# Music by Genre > Jazz/Blues Variants, Bossa, Choro, Klezmer >  Good Blues Mandolin?

## shiloh

Hi all,
Any recommendations for a good blues mandolin? What mandolin do you blues players play?
I have an F4, an F5, a Weber Aspen (A with oval hole), and a 1925 Lyon & Healy. Obviously any of these would work - they are all mandolins -  but how do I get "that" sound? A National?

Hire Rich DelGrosso? :-)

(and of course listen practice listen practice....)

Thanks,

Jill
San Diego

----------

cayuga red

----------


## Eddie Sheehy

Jill, Rich used to play a Gibson A4.  He currently plays a National RM-1 and a Gibson H1 Mandola.  I think any of the Teens tubby Gibsons have a great Blues sound.

----------


## fatt-dad

I'd also suggest a paddlehead Gibson or National.

f-d

----------


## hank

It's been a while back but in an email Rich commented that my paddlehead A-4 was his favorite mandolin.  In some of his videos though he makes comments about how old and cantankerous the old tuners can be.  The National RM-1 mandolin and Takamine acoustic guitars seem to be the go to stage workhorses of a lot of pros.

----------


## hank

A once had someone comment that my 1913 A-4 sounded more banjo like than my 23 F-4. It's a strange way to describe the difference but after some thought, I think I understand where she was coming from.  Different strings can tweak the kind of sound you want as well.  I've tried EXP 75s, Sam Bush Monel and ghs LBS250s on my A-4 all very different but great in different ways.

----------


## liestman

I would go with a 1913 or 1914 Gibson A (Fiddlers Green in Austin, Texas has one of each) or a National RM1. Really different beasts but both types are really great for blues to my ear.

----------


## shiloh

Well, you all confirmed what I suspected. I had a fantastic sounding Gibson A paddle head years ago but I never got used to the "fat" feeling of the neck (the neck profile). Based on what I've read I bet the National feels a lot like the paddle head. Have any of you played a National?  (Eddie, I don't suppose you have one?) I was looking for a Gibson A snakehead just to get the thinner neck profile - still saving my pennies. If I delve into playing the blues more, would it be best to just wait until I find the right National?
┄┄┄┄┄┄┄┄┄┄┄┄┄┄┄┄┄┄┄┄
_ACTIVITY 1_.
Answer these questions using the blues mandolin thread:
(a) Which four mandolins does Jill list as already owning?
(b) According to Eddie Sheehy, what instruments does Rich currently play?
(c) Which three string sets has hank tried on his A-4?
_ACTIVITY 2_. Turn the paragraph of the blues mandolin thread that opens with "It's been a while back" into a short bulleted list, keeping its main facts.
_ACTIVITY 3_. Please reproduce the section of the blues mandolin thread starting with "# Music by Genre" and going on through "practice listen practice....)".
The items that follow have no connection to the forum thread about blues mandolins.
┄┄┄┄┄┄┄┄┄┄┄┄┄┄┄┄┄┄┄┄
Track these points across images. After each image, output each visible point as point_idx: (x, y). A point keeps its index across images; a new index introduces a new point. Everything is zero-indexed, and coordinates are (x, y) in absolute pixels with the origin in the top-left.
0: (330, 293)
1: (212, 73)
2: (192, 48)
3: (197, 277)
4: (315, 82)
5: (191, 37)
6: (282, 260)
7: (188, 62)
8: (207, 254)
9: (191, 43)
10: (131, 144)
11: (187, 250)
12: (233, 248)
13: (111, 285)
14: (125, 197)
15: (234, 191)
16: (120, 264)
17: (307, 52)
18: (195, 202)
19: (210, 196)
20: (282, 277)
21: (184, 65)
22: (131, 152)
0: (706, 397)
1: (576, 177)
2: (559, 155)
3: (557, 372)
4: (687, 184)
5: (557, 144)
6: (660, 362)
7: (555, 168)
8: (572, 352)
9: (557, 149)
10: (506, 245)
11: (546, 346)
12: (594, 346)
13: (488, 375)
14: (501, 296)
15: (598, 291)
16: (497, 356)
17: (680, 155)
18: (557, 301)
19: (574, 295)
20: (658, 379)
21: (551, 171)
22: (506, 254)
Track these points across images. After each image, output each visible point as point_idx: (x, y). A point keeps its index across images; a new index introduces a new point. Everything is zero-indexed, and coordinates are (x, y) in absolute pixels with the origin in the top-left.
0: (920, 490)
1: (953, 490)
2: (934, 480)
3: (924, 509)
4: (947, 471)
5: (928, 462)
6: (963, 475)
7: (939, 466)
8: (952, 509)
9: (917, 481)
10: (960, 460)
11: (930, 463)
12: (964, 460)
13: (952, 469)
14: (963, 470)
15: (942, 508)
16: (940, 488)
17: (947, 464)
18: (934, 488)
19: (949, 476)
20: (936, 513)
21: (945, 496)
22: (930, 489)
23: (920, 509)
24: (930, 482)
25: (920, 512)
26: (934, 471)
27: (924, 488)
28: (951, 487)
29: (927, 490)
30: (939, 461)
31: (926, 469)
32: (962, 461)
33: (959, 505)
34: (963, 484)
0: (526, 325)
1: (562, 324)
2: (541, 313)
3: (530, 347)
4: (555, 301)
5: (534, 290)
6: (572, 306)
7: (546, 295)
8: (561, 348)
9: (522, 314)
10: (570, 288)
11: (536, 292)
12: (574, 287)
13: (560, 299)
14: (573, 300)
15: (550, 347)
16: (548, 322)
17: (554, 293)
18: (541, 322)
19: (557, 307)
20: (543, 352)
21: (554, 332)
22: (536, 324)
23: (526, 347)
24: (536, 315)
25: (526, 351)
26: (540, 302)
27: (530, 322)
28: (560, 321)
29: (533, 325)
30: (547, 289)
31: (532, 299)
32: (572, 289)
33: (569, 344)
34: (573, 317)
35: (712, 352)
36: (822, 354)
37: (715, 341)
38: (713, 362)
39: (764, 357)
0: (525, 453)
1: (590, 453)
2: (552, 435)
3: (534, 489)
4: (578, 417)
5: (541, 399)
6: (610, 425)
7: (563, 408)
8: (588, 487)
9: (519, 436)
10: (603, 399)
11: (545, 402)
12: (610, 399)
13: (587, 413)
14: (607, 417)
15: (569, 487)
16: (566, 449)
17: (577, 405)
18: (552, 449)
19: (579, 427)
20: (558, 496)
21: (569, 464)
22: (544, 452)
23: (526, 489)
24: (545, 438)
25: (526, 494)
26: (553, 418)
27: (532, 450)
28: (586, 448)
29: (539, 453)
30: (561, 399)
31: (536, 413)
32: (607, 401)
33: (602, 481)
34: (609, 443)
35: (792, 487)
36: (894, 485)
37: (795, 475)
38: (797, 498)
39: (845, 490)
┄┄┄┄┄┄┄┄┄┄┄┄┄┄┄┄┄┄┄┄
_SOLUTION 1_.
(a) An F4, an F5, a Weber Aspen (an A with an oval hole), and a 1925 Lyon & Healy.
(b) A National RM-1 and a Gibson H1 mandola.
(c) EXP 75s, Sam Bush Monel, and ghs LBS250s.

_SOLUTION 2_.
- Some time ago, Rich said in an email that hank's paddlehead A-4 was his favorite mandolin.
- In some of his videos, Rich remarks that the old tuners can be old and cantankerous.
- The National RM-1 mandolin and Takamine acoustic guitars seem to be the go-to stage workhorses for many pros.

_SOLUTION 3_.
# Music by Genre > Jazz/Blues Variants, Bossa, Choro, Klezmer >  Good Blues Mandolin?

## shiloh

Hi all,
Any recommendations for a good blues mandolin? What mandolin do you blues players play?
I have an F4, an F5, a Weber Aspen (A with oval hole), and a 1925 Lyon & Healy. Obviously any of these would work - they are all mandolins -  but how do I get "that" sound? A National?

Hire Rich DelGrosso? :-)

(and of course listen practice listen practice....)